Microsoft took a hard look at how all of this is implemented in SQL Server and they came up with a way that is a near-instantaneous rollback: Accelerated Data Recovery.
So, now, if you have your long delete and you kill it, you have near-instantaneous access to the data as it looked like before the delete operation started. The same thing if you restart the server. Same if you do a failover: recovery completes almost instantaneously due to this accelerated data recovery.
I think this is a huge deal because we’ve lived these situations, especially doing Managed Services, and there’s nothing you can do about it. There’s not much you can tell the client other than wait it out because otherwise, we will end up with an inconsistent database.
It’s going to make all of those situations a lot easier. And you don’t have to do anything, that’s the nicest part about this. It will simply work this way from now on.
New SQL Server VM Azure Resource Provider
The Azure Resource Provider is the way that Azure Automation, the Azure Resource Manager, operates on cloud resources. It is the infrastructure as code and declarative deployment mechanisms that are underlying Azure. So when you create a VM and you want to create a template to create a VM with the virtual network and a storage account, you basically write commands against the VM resource provider, the storage resource provider, and the network resource provider. And then you deploy that as a template and Azure does its work and poof! You have some infrastructure in the cloud or some services deployed.

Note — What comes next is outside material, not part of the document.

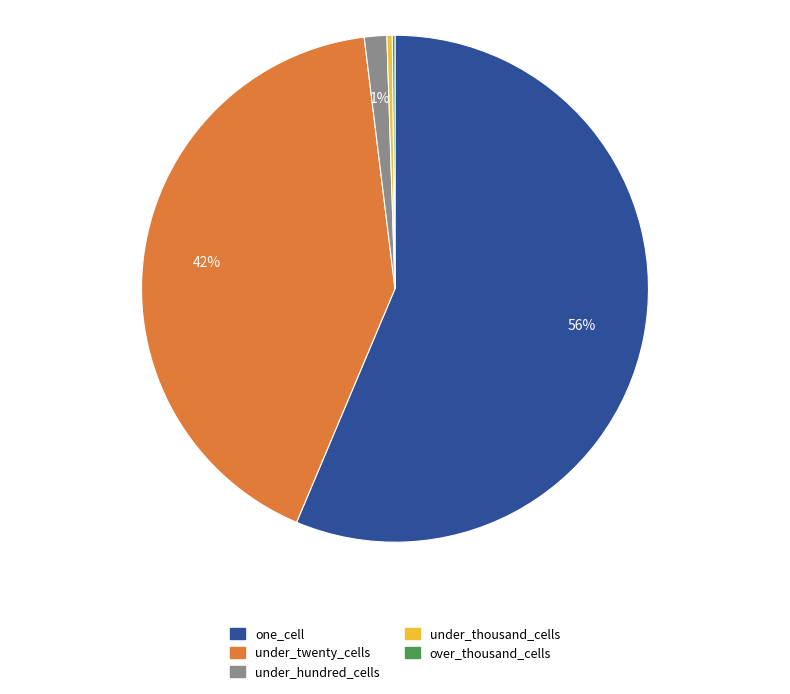

To the nearest percent, what is the average slice percentage?

20%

The new thing here is they are adding a SQL Server Resource Provider. So machines running SQL Server will have their own resource provider. This means that Azure itself will be aware of treating machines that have SQL Server inside of them differently than general VMs. And that also means that you as an Azure user will be able to leverage this distinction.

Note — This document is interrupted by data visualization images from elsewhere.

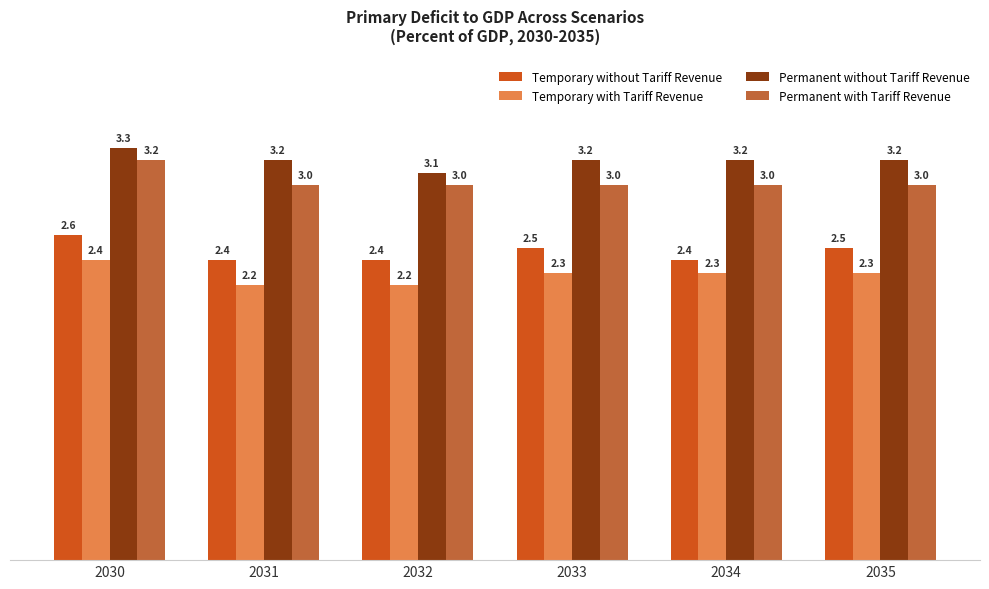

Reading right to left, what are all the values shown in this chart?

Temporary without Tariff Revenue: 2035=2.5	2034=2.4	2033=2.5	2032=2.4	2031=2.4	2030=2.6
Temporary with Tariff Revenue: 2035=2.3	2034=2.3	2033=2.3	2032=2.2	2031=2.2	2030=2.4
Permanent without Tariff Revenue: 2035=3.2	2034=3.2	2033=3.2	2032=3.1	2031=3.2	2030=3.3
Permanent with Tariff Revenue: 2035=3.0	2034=3.0	2033=3.0	2032=3.0	2031=3.0	2030=3.2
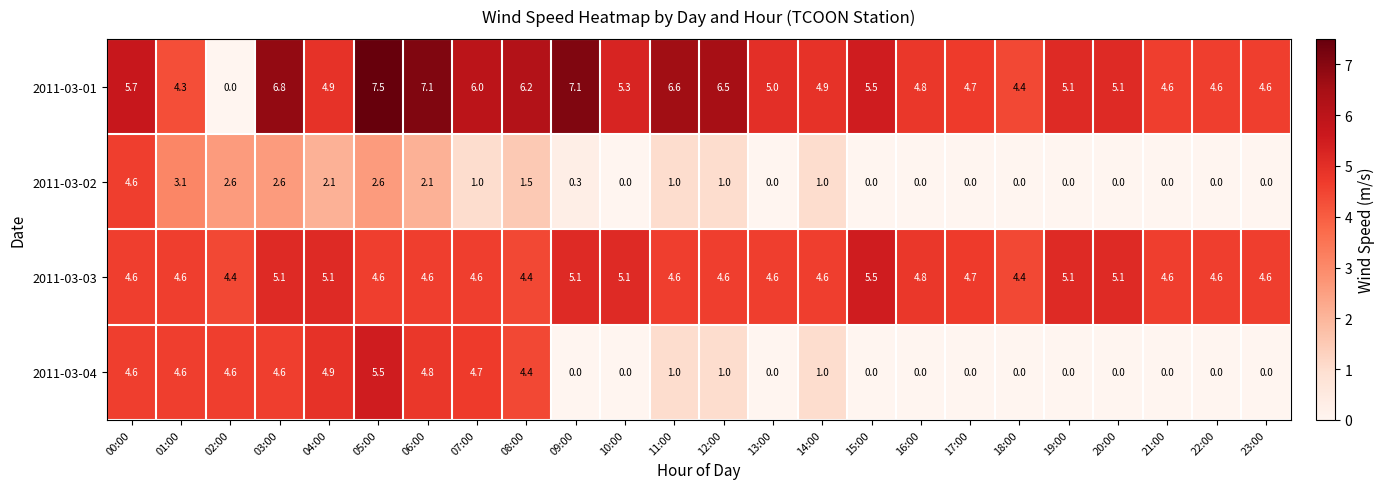

Which label corresponds to the largest value in the chart?

05:00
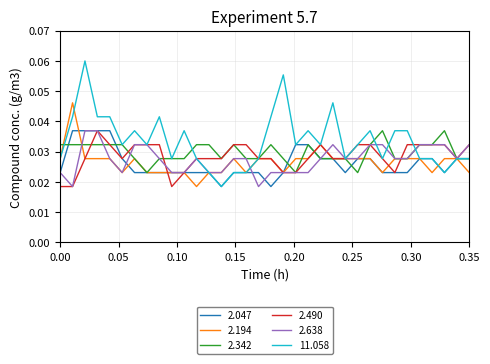

Which series has the largest range (max minus min)?

11.058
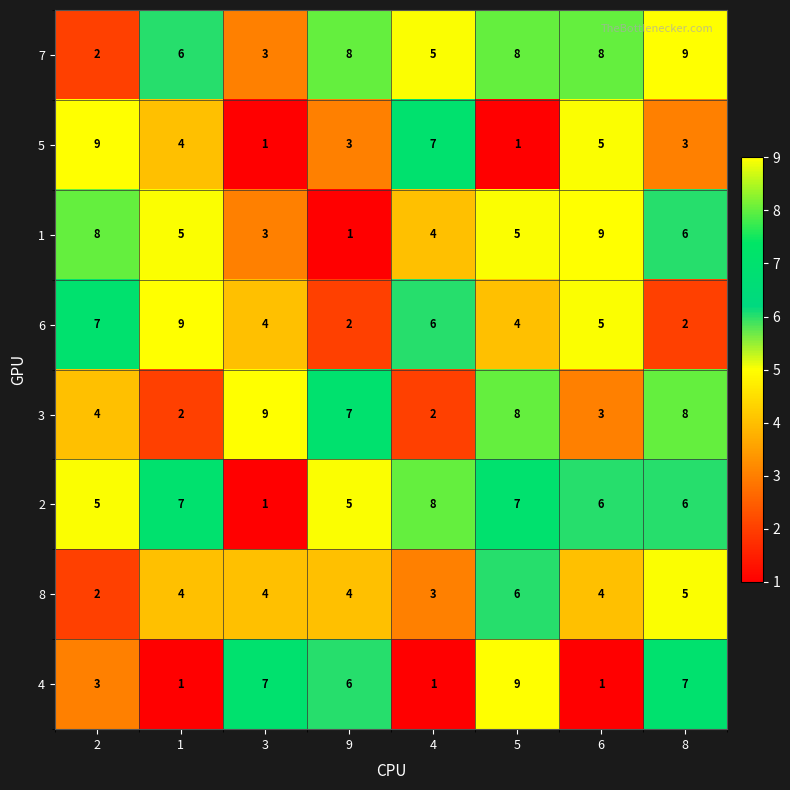

What is the spread (max minus min) of values at 9?

7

This opens new automation scenarios. It even opens up new licensing scenarios because it used to be that if you deployed a machine with a certain type of license on it, you would not be able to switch it easily into another one. For example, if you use one of the pay-as-you-go from the marketplace, you wouldn’t be able to easily switch it to be your own license even if you’ve purchased it after the fact. You’d have to take backups, redeploy the VM, and restore the backups.
With this new resource provider, they’re adding the capability that you can just declaratively run a command and tell Azure, “I am switching this VM from pay-as-you-go to my own license.” It opens another scenario, too, where they can make SQL Server features available at a higher level declaratively and people don’t have to worry about how they work.
The first one they are working on right now is for availability groups. So you are going to be able to say, “I want an availability group that has three nodes and is using this storage account as the witness.” And you just deploy that declaratively and in the background, Azure will create the Windows cluster. It is going to add the nodes to that cluster and it is going to create the availability group and set up SQL and configure it in SQL. So it is going to open up automation scenarios for SQL Server that were not possible before or where a lot more complex to pull off.